◆ ACTIVIDADES ◆
1. Enumera los delitos de los que el procesado resulta absuelto según el texto sobre la sentencia, indicando cuántos de cada tipo se mencionan.
2. Reproduce literalmente el fragmento del texto sobre la sentencia que va desde "En la sentencia, a" hasta "delito de coacciones.".

◆ TEXTO DEL EJERCICIO ◆
* * * *

En la sentencia, a la que ha tenido acceso Europa Press, la  Sección Cuarta de la Audiencia Provincial condena al procesado a 30  meses de cárcel por los delitos de maltrato habitual y maltrato  ocasional, aunque lo absuelve de un delito de maltrato habitual  contra los hijos, de tres delitos de maltrato ocasional, de cuatro  delitos de agresiones sexuales, de dos de abusos sexuales y de un  último delito de coacciones.  

Sobre los delitos contra la libertad sexual, la Sala argumenta que  "es posible" que la víctima "haya reinterpretado con el paso del  tiempo lo que en su momento, constante el matrimonio, consideraba  como relaciones insatisfactorias no deseadas, aceptadas como  consecuencia de lo que ella entendía como obediencia matrimonial o  simplemente para evitar problemas".

* * * *

◆ ENTRADAS DE DATOS ◆
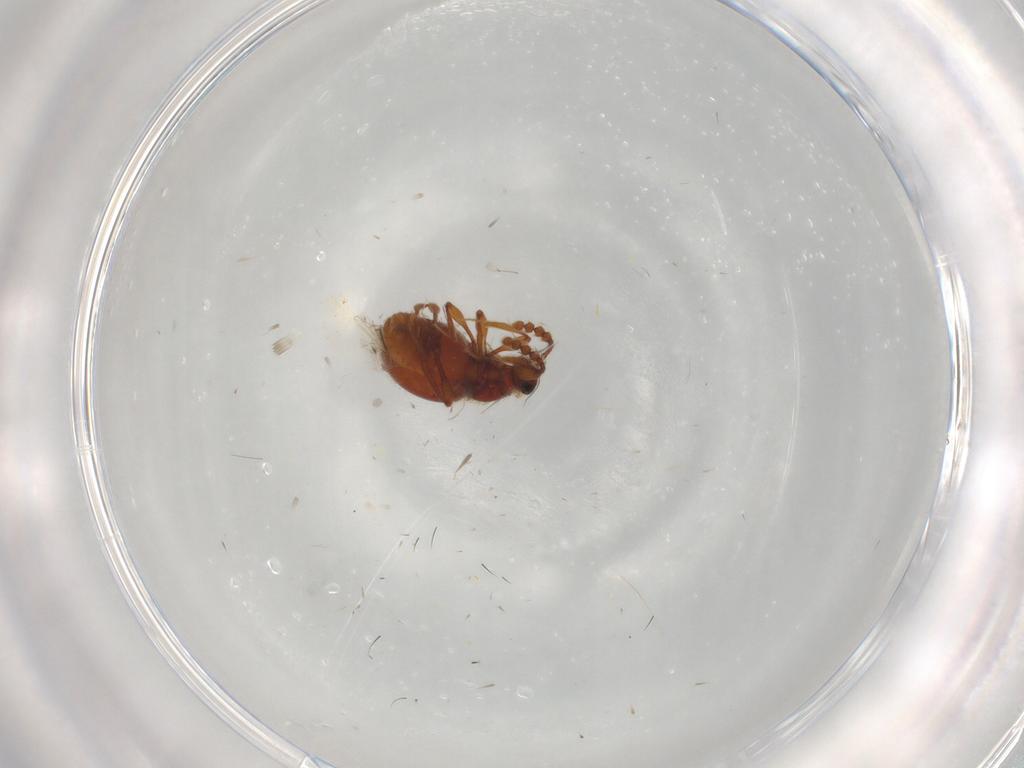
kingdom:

* * * *

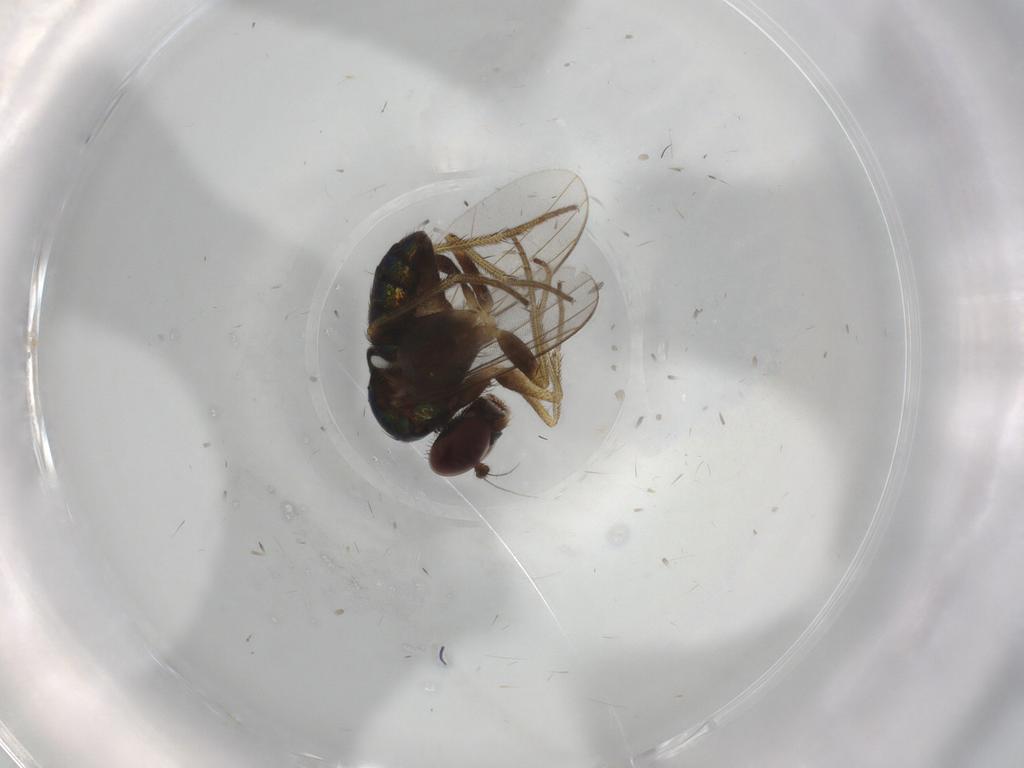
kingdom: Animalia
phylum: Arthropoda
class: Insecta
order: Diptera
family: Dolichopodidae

* * * *

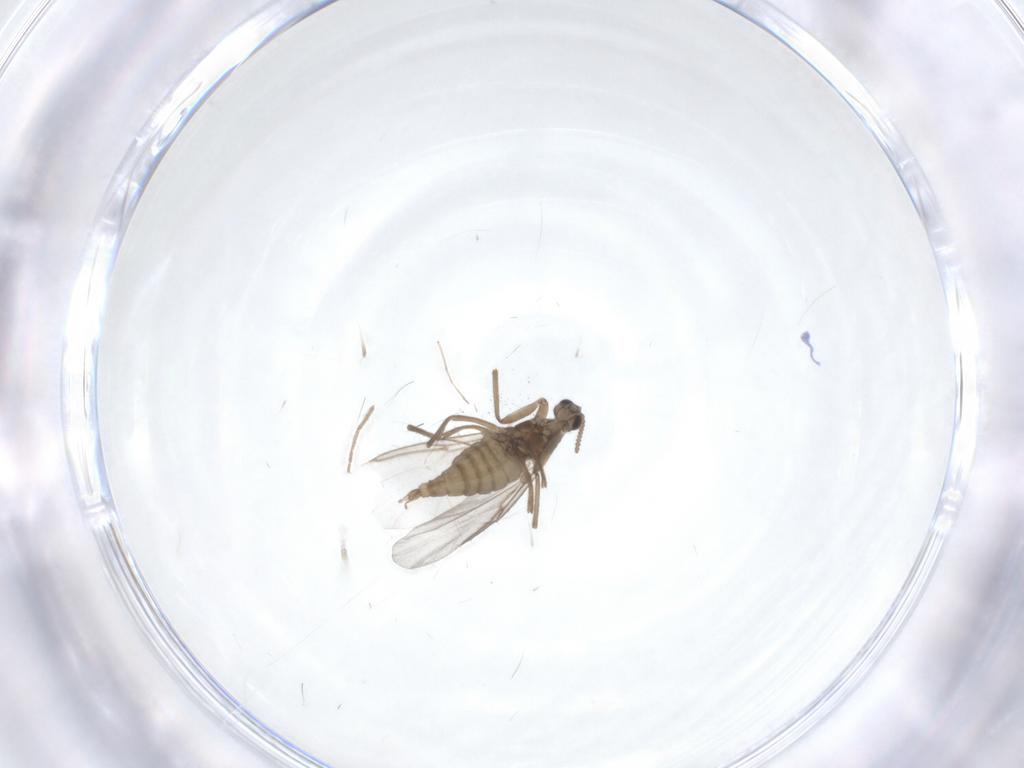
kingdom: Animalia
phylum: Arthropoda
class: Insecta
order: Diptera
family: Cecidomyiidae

* * * *

◆ RESPUESTAS POR NÚMERO ◆
1.
- Un delito de maltrato habitual contra los hijos
- Tres delitos de maltrato ocasional
- Cuatro delitos de agresiones sexuales
- Dos delitos de abusos sexuales
- Un delito de coacciones

2.
En la sentencia, a la que ha tenido acceso Europa Press, la  Sección Cuarta de la Audiencia Provincial condena al procesado a 30  meses de cárcel por los delitos de maltrato habitual y maltrato  ocasional, aunque lo absuelve de un delito de maltrato habitual  contra los hijos, de tres delitos de maltrato ocasional, de cuatro  delitos de agresiones sexuales, de dos de abusos sexuales y de un  último delito de coacciones.